It will fail when trying to invoke ToUpper() on a null value.

Possible Solution

3277

Additional Information/Context

I consider this a bug, since System.Text.Json.JsonSerializer upholds these guarantees at runtime, whereas Amazon.DynamoDBv2.DataModel.DynamoDBContext does not.

AWS .NET SDK and/or Package version used

AWSSDK.DynamoDBv2 Git commit 23b74540be451eda8bb789980b4863bd8cc4241f (HEAD at time of writing)

Targeted .NET Platform

.NET 8

Operating System and version

Windows 11 22H2

mstern02 commented 7 months ago

Further testing has also revealed another bug the associated PR would fix:

When trying to read a bool or number from DDB when it does not exist will cause the dafault value (false / 0) to be returned.

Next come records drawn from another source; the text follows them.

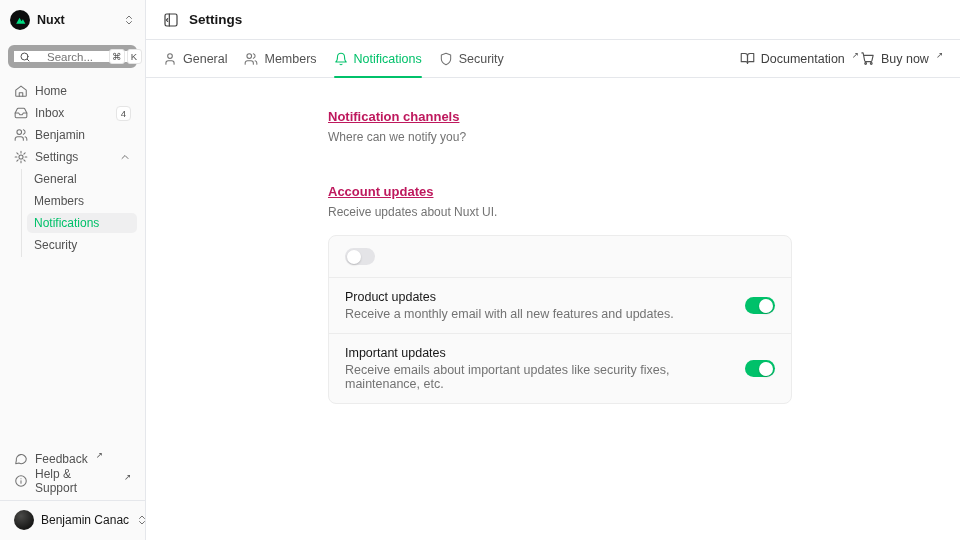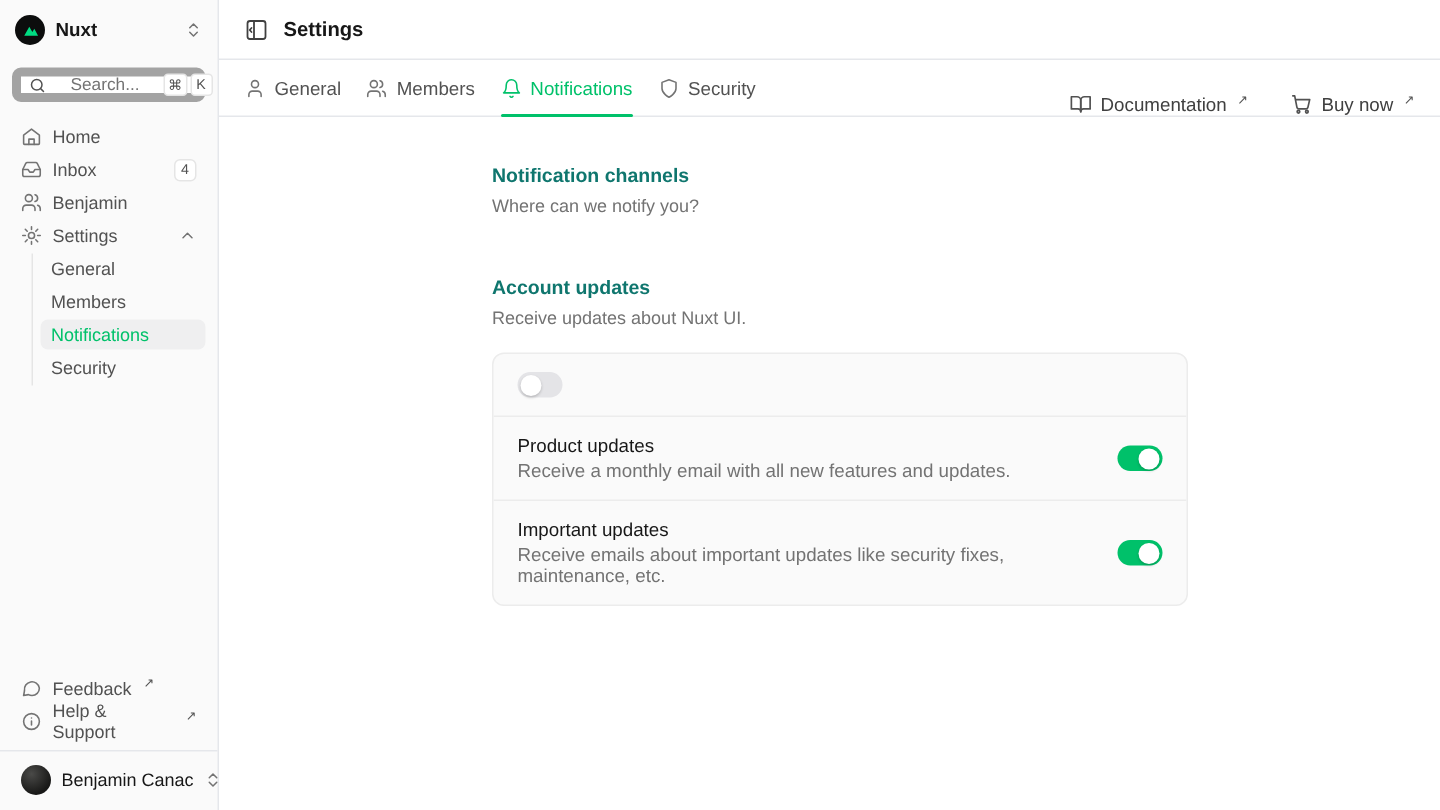--- a/index.html
+++ b/index.html
@@ -87,28 +87,28 @@
     display: flex; align-items: center; gap: 6px;
     color: #525252; font-size: 12.5px; cursor: pointer; position: relative;
   }
   .tab .tico { display: flex; color: #737373; }
   .tab.active { color: #00c16a; font-weight: 500; }
   .tab.active .tico { color: #00c16a; }
   .tab.active::after {
     content: ""; position: absolute; left: 0; right: 0; bottom: -1px;
     height: 2px; background: #00c16a; border-radius: 2px;
   }
-  .tab-actions { margin-left: auto; display: flex; align-items: flex-end; gap: 28px; }
+  .tab-actions { margin-left: auto; display: flex; align-items: center; gap: 1px; }
   .action-link { display: flex; align-items: center; gap: 6px; color: #404040; font-size: 12.5px; cursor: pointer; }
   .action-link .aico { display: flex; color: #525252; }
 
   
   .content { flex: 1; padding: 31px 0 0 182px; overflow: hidden; }
   .section { width: 464px; margin-bottom: 40px; }
-  .section-title { font-size: 13px; font-weight: 700; color: #0f766e; }
+  .section-title { font-size: 13px; font-weight: 700; color: #be185d; text-decoration: underline; }
   .section-sub { font-size: 12px; color: #737373; margin-top: 6px; }
   .card {
     margin-top: 16px; background: #fafafa;
     border: 1px solid #ececec; border-radius: 8px; overflow: hidden;
   }
   .row {
     display: flex; align-items: center; justify-content: space-between;
     padding: 12px 16px; border-bottom: 1px solid #ececec; gap: 16px;
   }
   .row:last-child { border-bottom: none; }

Email (string, pk) MFARequired (bool) LoginAttemps (number)
onefish@example.com true 2
twofish@example.com empty empty
public class UserAuthConfig {
  [DynamoDBHashKey]
  public required string Email {get; set;}
  public required bool MFARequired {get; set;}
  public required int LoginAttempts {get; set;}
}

In this example the current implementation will read {"Email": "twofish@example.com", "MFARequired": false, "LoginAttempts": 0}, instead of throwing an error, which seems like it could cause unforeseen bugs 😄

Dreamescaper commented 7 months ago

Required modifier does not disallow setting null (for nullable types or if nullable reference types are disabled).

Here's a perfectly valid code setting nulls:

var tst1 = new TestNullable { Value = null };
var tst2 = new TestNonNullable { Value = null };

class TestNullable
{
    public required string? Value {get; set; }
}

#nullable disable
class TestNonNullable
{
    public required string Value {get; set; }
}
mstern02 commented 7 months ago

Required modifier does not disallow setting null (for nullable types or if nullable reference types are disabled).

That is true (and good to know 😉 ), but required still makes a difference when using System.Text.Json.JsonSerializer.Deserialize:

using System;
using System.Text.Json;

var json = """{}""";

// Deserialized: User{ Email = null }
var optUser = JsonSerializer.Deserialize<OptionalUser>(json);

// Deserialization Error due to missing required property
var reqUser = JsonSerializer.Deserialize<RequiredUser>(json);

Console.WriteLine("{0}, {1}", optUser.Email, reqUser.Email);

#nullable disable

class OptionalUser {
    public string Email {get;set;}
}

class RequiredUser {
    public required string Email {get;set;}
}

It just seems unfortunate that the standard JsonSerializer upholds the assumption that required properties are not null, while DynamoDBContext does not 🤔

Dreamescaper commented 7 months ago

the standard JsonSerializer upholds the assumption that required properties are not null

It doesn't. It fails because Email property is missing altogether. But it works fine if you pass the following json: var json = """{"Email": null}""";

Anyway, my point is that it only makes sense to implement this feature along with handling nullable annotations as well.

Also, that would be a breaking change (unless it's opt-in by some config flag). So probably woudn't be approved until the major version bump (although not up to me to decide 😉 ).

ashishdhingra commented 7 months ago

Needs reproduction. This is more likely a feature request since it's requesting to support a new language feature.